A milkman has 500 litres of milk with him. He also has 2 helpers H1 and H2. All three of them decide to cheat customer by mixing water. Each one of them first removes 100 L of the solution and add 200 L of water in it one after the other. Find the purity % of the milk in the final mixture.
I went on solving this question by focusing on what scenario is being created at each step for both milk and water in the container.
However in the textbook, there is a far more efficient solution which I want to learn, what they did was
Purity of Milk = $100* (400/600) * (500/700) * (600/800)$%
Please explain on how did these ratios came up $400/600 , 500/700 , 600/800$
We start with $100\%$ concentration of milk. Each person removes one hundred liters of milk and adds two hundred liters of water. The concentration of the milk doesn't change when the initial one hundred liters is removed. It changes when the two hundred liters of water is added.

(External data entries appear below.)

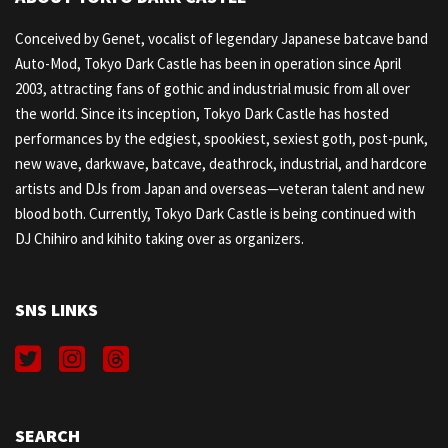
Conceived by Genet, vocalist of legendary Japanese batcave band
Auto-Mod, Tokyo Dark Castle has been in operation since April
2003, attracting fans of gothic and industrial music from all over
the world. Since its inception, Tokyo Dark Castle has hosted
performances by the edgiest, spookiest, sexiest goth, post-punk,
new wave, darkwave, batcave, deathrock, industrial, and hardcore
artists and DJs from Japan and overseas—veteran talent and new
blood both. Currently, Tokyo Dark Castle is being continued with
DJ Chihiro and kihito taking over as organizers.
SNS LINKS
SEARCH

If $V_0$ is the volume of the mixture and $C_0$ is the concentration of milk then the new concentration $$C_1=\frac{C_0(V_0-100)}{V_0+100}$$
With $V_0=100$ and $C_0=100\%$ we get $$C_1=100\%\frac{400}{600}$$
Notice that $V_1=V_0+100$. On each iteration, the volume increases by one hundred.
Continuing in this manner we get $$C_2=(100\%\frac{400}{600})\frac{500}{700}$$ because we get $C_1$ applied to $V_1-100$ liters and the total volume increased by a hundred.
Finally, $$C_3=C_2\frac{600}{800}=(100\%)\frac{400}{600}\frac{500}{700}\frac{600}{800}$$ and the pattern repeats if we continue to remove a hundred liters of solution, followed by an addition of two hundred liters of water.